La cardiomiopatia ipertrofica (HCM) è una malattia cardiovascolare genetica che si ritiene colpisca un individuo su 500 nella popolazione generale. Sebbene relativamente raro, il decesso a causa di questa condizione rappresenta una delle principali ragioni di morte naturale nei giovani. La capacità di identificare i soggetti a rischio potrebbe pertanto ridurre il rischio di morte cardiaca improvvisa (SCD), ad esempio mediante la limitazione dell’esercizio fisico e l’adozione di terapie farmacologiche.
In uno studio, condotto dagli scienziati del Sahlgrenska University Hospital, in Svezia, e pubblicato sulla rivista Plos One, il team, guidato da Erik Borjesson, sottolinea che circa nove casi su dieci di morte cardiaca improvvisa dovuta a cardiomiopatia ipertrofica nei pazienti giovani sono preceduti da sintomi, anomalie nell’elettrocardiogramma o condizioni simili in famiglia. Per questo, gli autori dello studio propongono di istituire un programma diffuso di screening della popolazione che potrebbe contribuire a ridurre significativamente il rischio di morte cardiaca improvvisa nei giovani.
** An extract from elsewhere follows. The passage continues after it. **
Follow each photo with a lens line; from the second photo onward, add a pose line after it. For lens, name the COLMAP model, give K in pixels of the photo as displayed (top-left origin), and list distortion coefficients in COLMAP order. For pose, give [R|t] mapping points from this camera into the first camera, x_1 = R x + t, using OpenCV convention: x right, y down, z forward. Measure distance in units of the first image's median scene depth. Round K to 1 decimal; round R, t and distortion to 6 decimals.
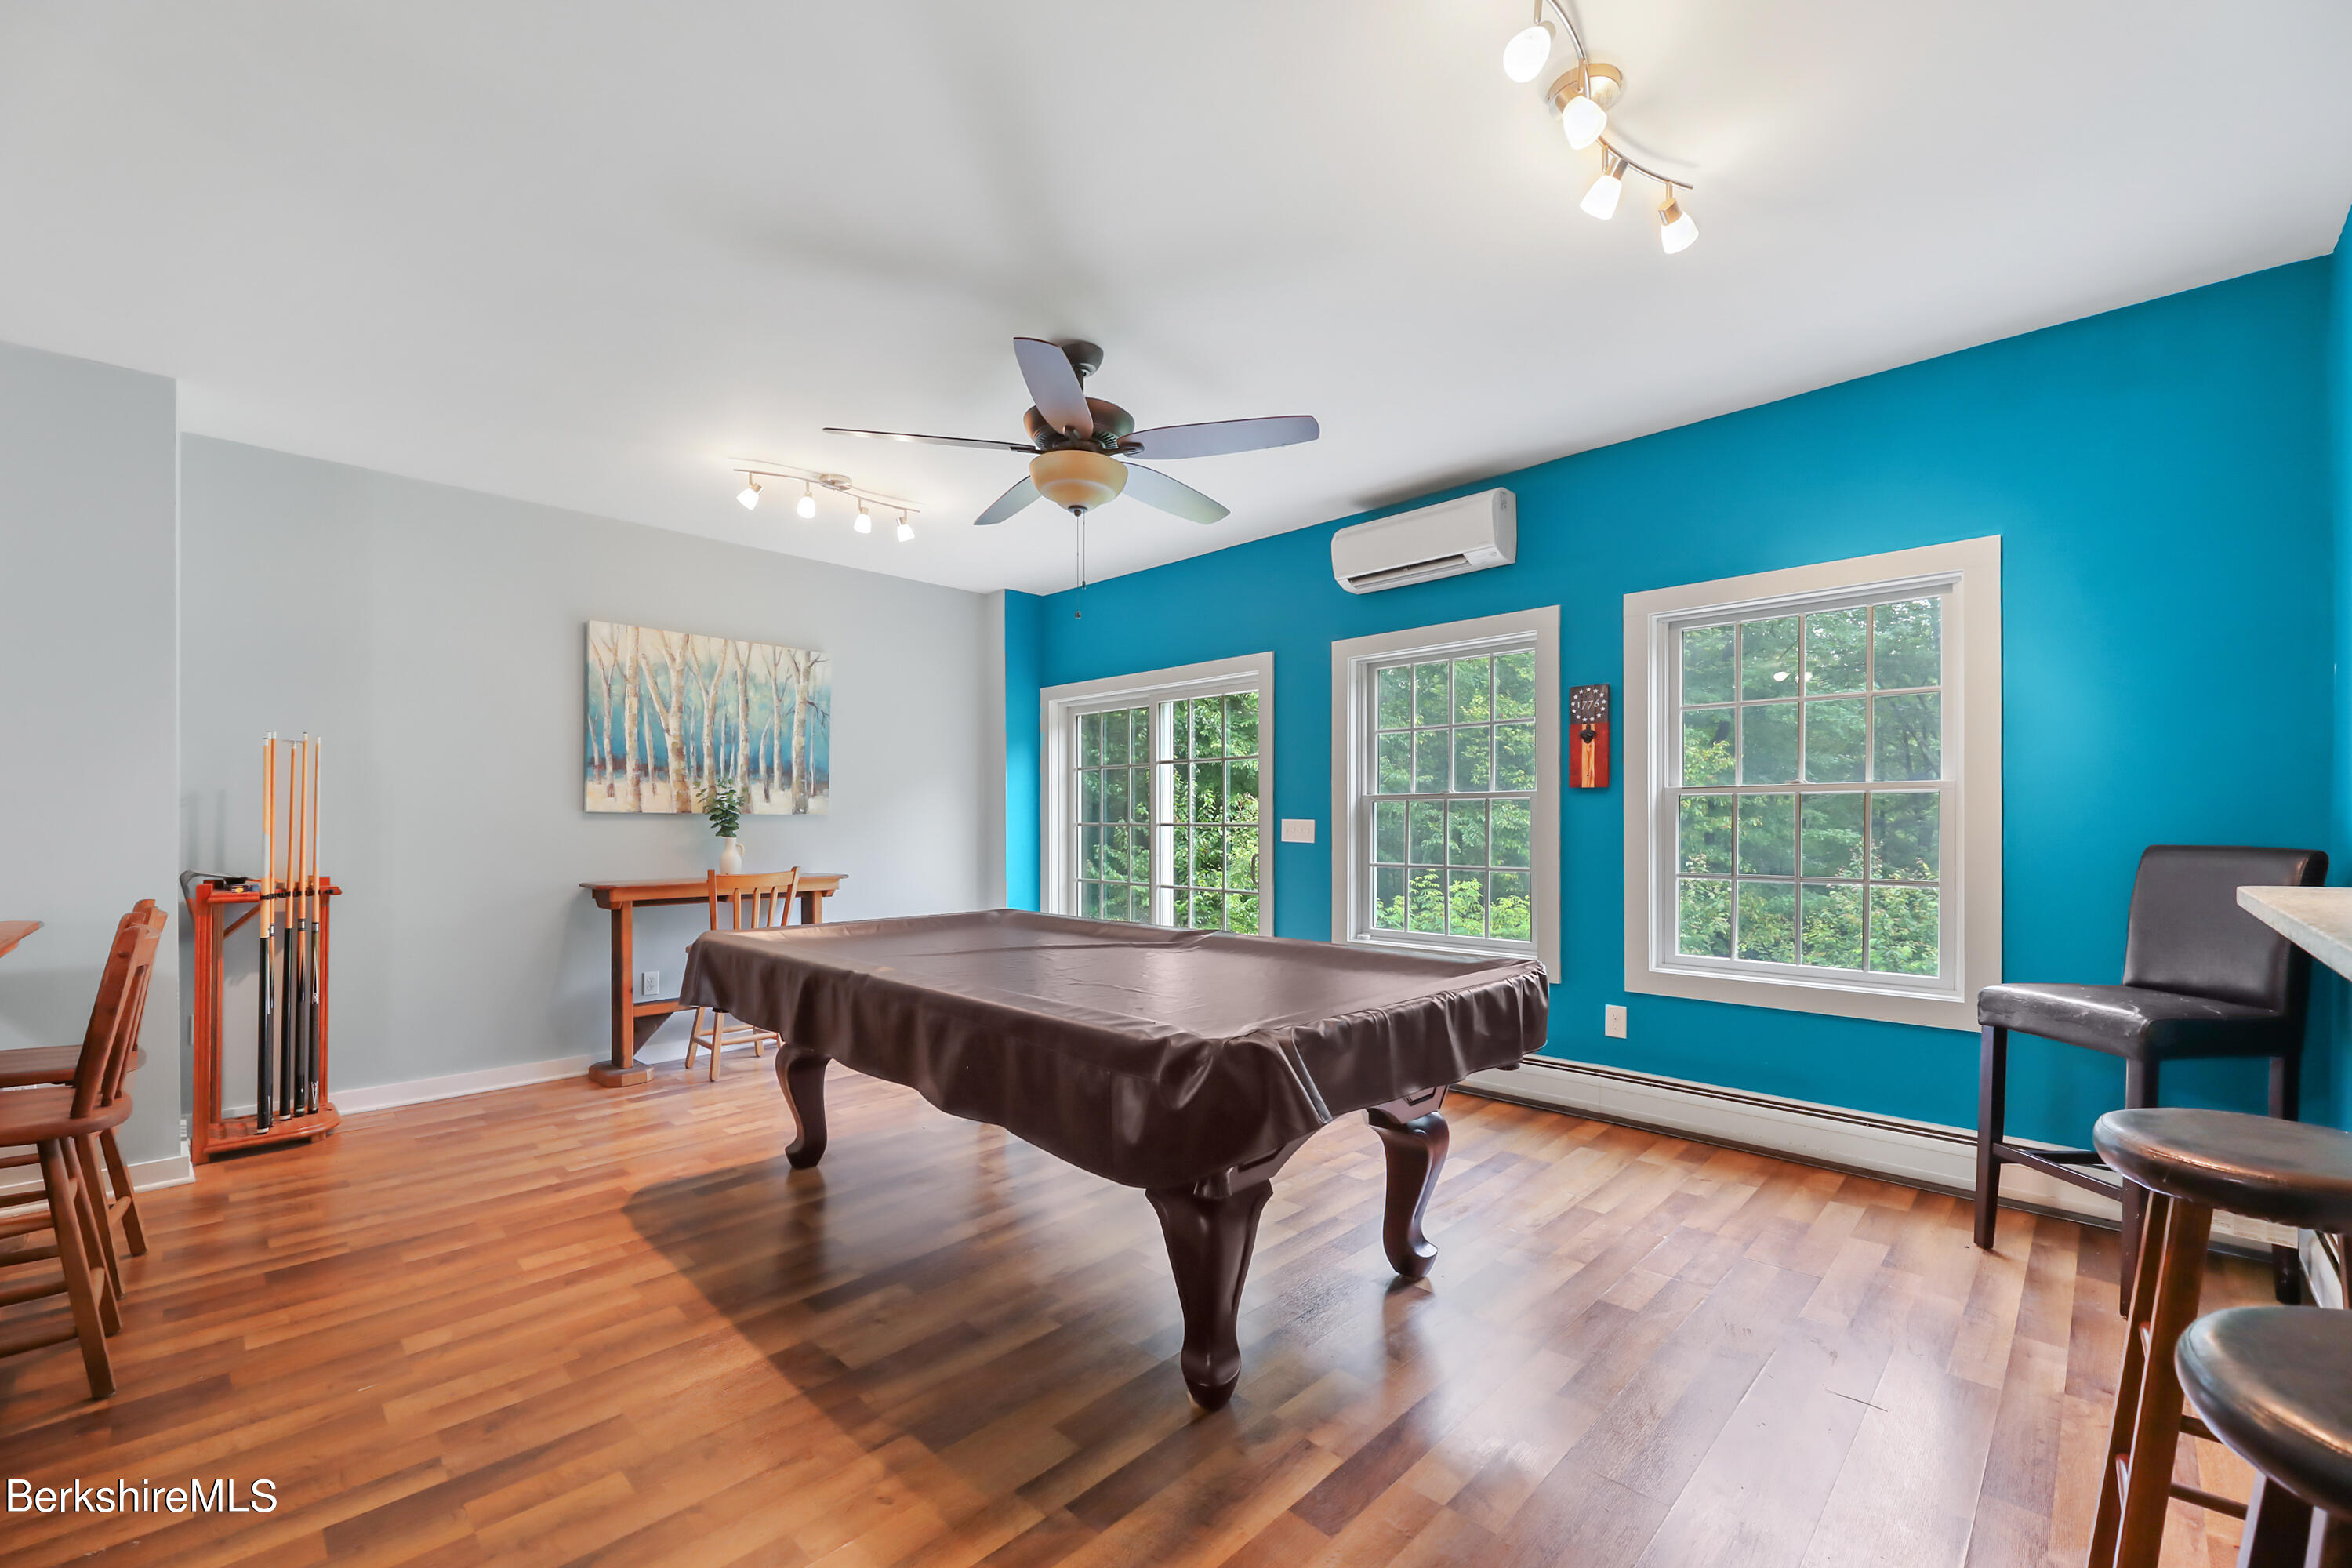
lens RADIAL K [[960.6, 0, 1161.7], [0, 960.6, 785.9], [0, 0, 1]] dist [0.016191, -0.005544]
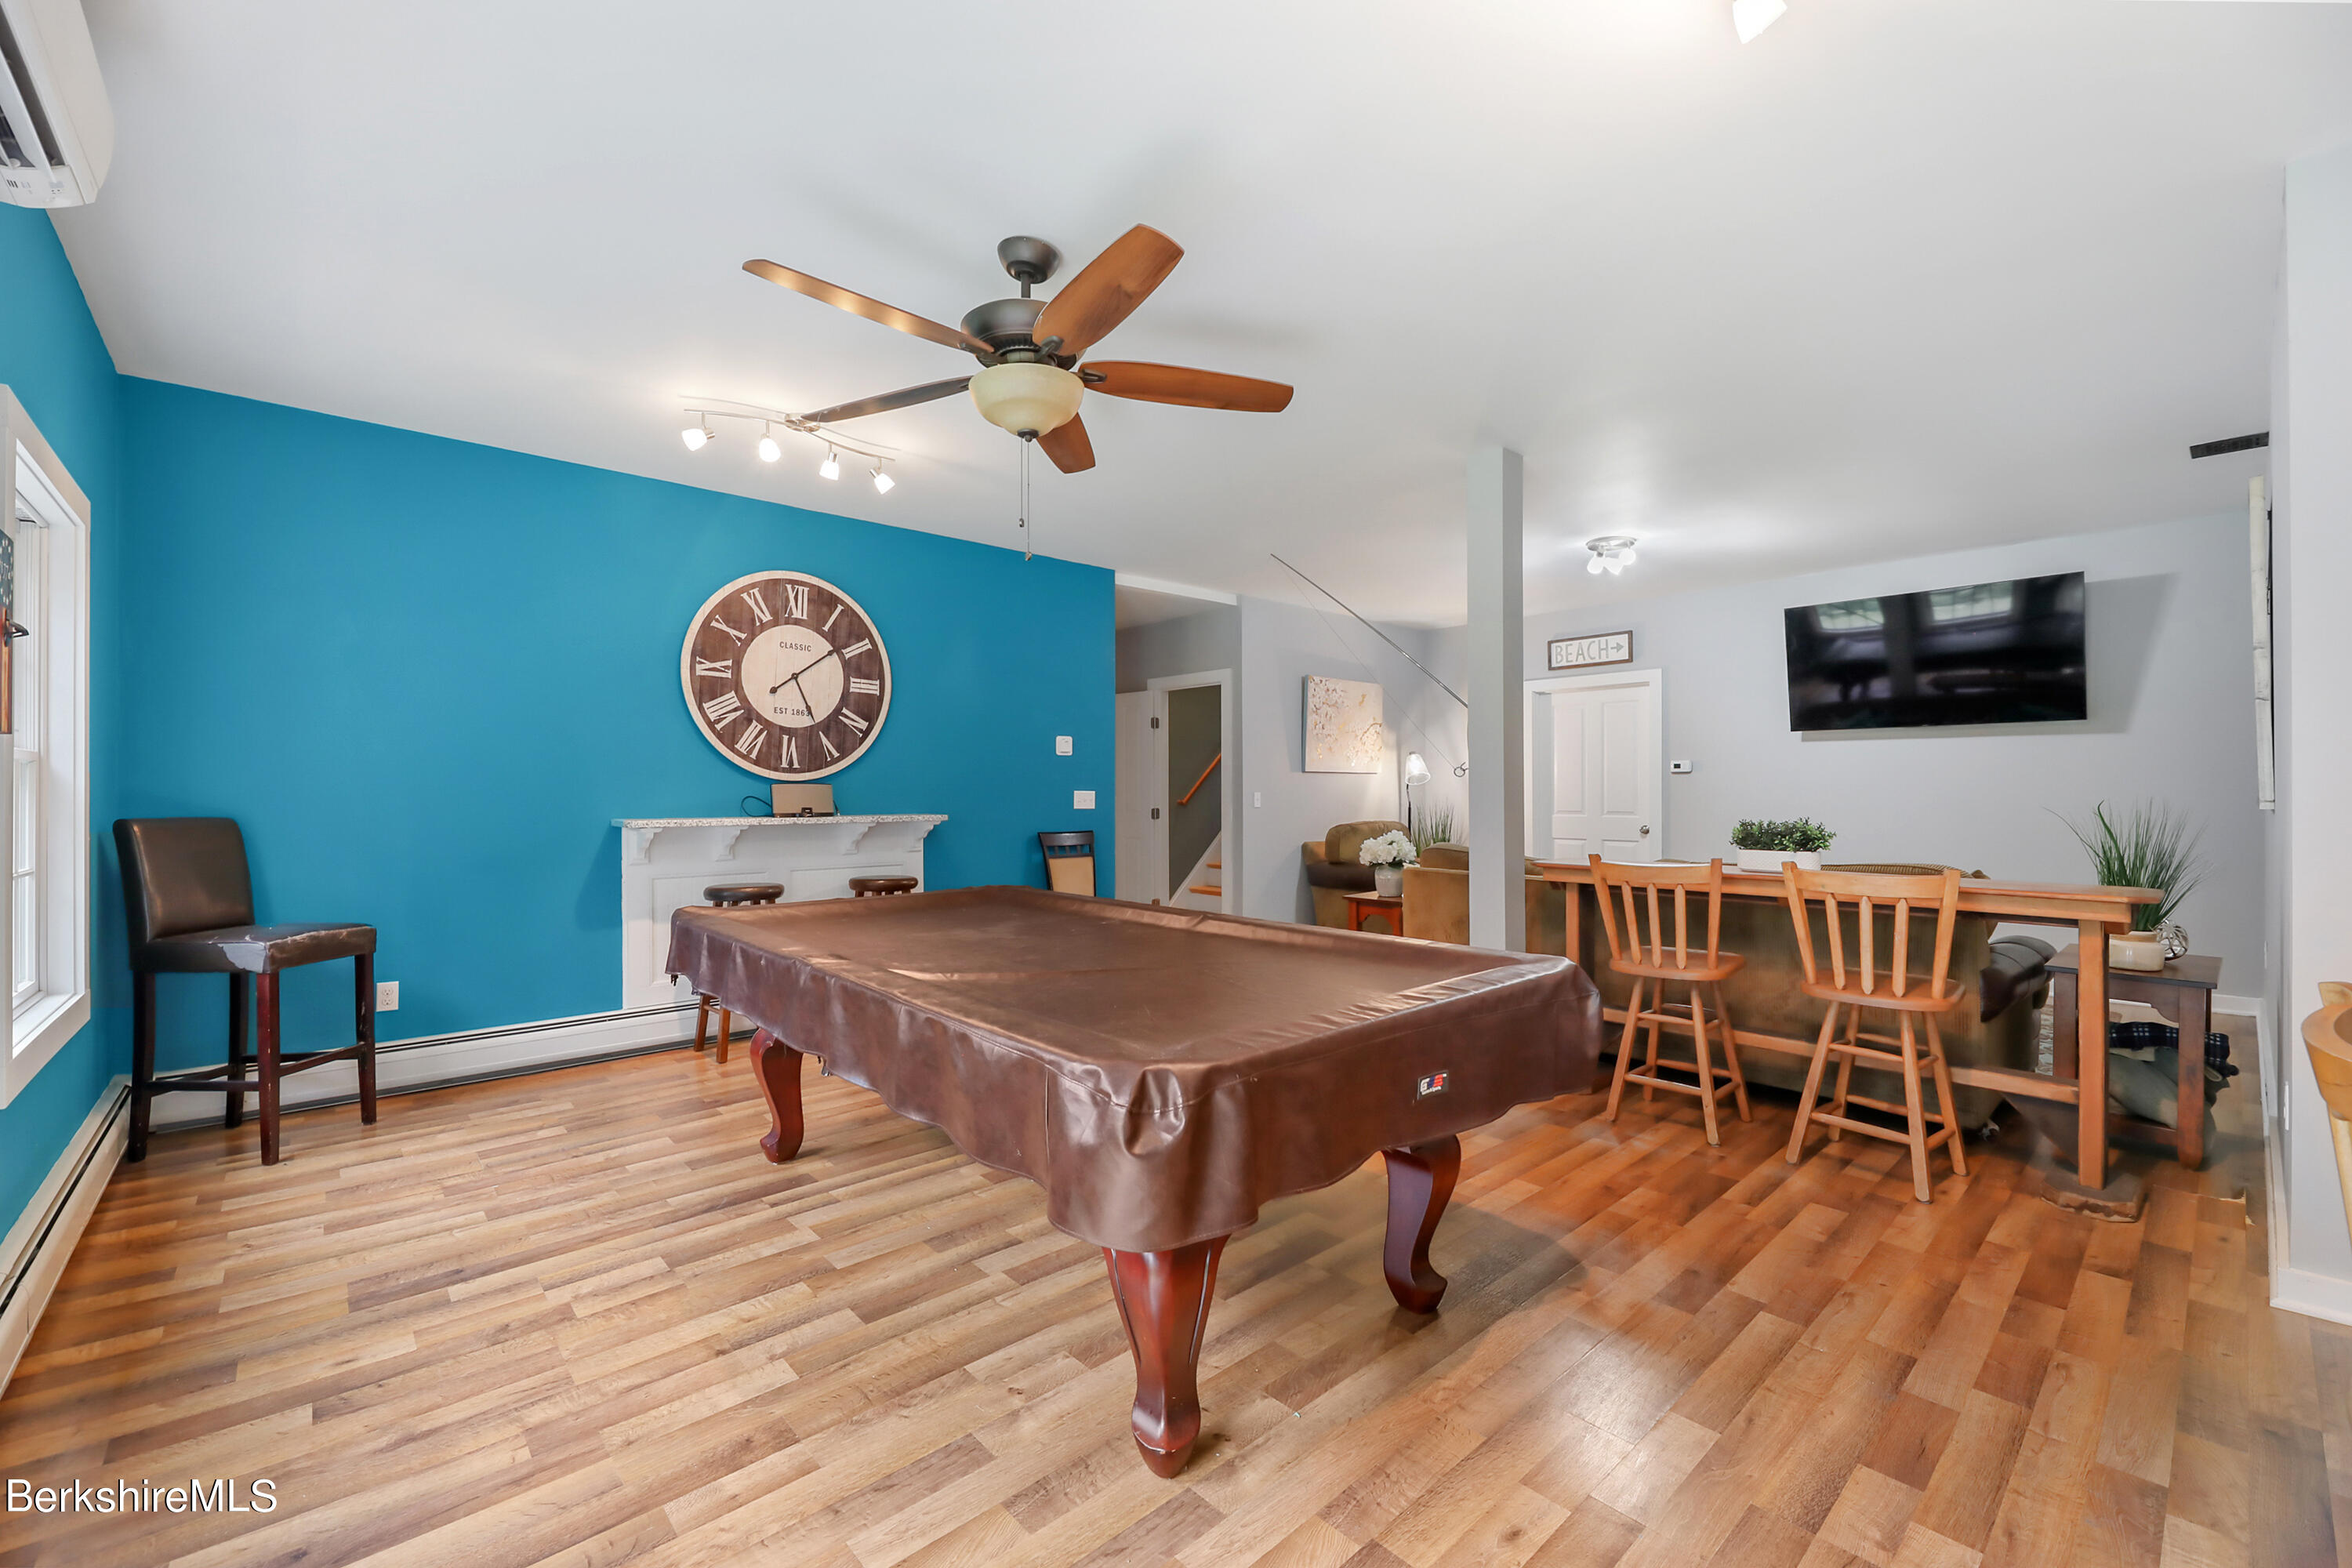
lens RADIAL K [[960.6, 0, 1161.7], [0, 960.6, 785.9], [0, 0, 1]] dist [0.016191, -0.005544]
pose [[-0.998215, 0.003909, 0.059601, -0.252273], [0.001468, 0.999160, -0.040947, 0.062993], [-0.059711, -0.040786, -0.997382, 1.832475]]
Il gruppo di ricerca ha analizzato tutti i casi di morte cardiaca improvvisa verificatisi in Svezia negli under 35 tra il 2000 e il 2010. I ricercatori sono stati in grado di caratterizzare i sintomi clinici, la storia medica, la storia familiare e i risultati dell’ECG prima del verificarsi di SCD. I 38 casi osservati riguardavano 31 maschi e 7 femmine. Stando a quanto emerge dall’indagine, il 71% della coorte presentava possibili sintomi cardiaci prima del decesso, inclusi dolore toracico e palpitazioni. Il 39% dei ragazzi aveva un disturbo cardiaco noto prima di morire e il 50% era associato ad almeno un parente con la stessa condizione.
Gli autori sostengono quindi che potrebbe essere possibile predire e prevenire la SCD nei giovani con cardiomiopatia ipertrofica. “La maggior parte dei decessi per HCM – concludono gli scienziati – si verifica a seguito di una o più anomalie che possono essere riconosciute in fase di screening. È pertanto auspicabile estendere le analisi della salute cardiaca al di là degli atleti impegnati in competizioni e sport agonistici”.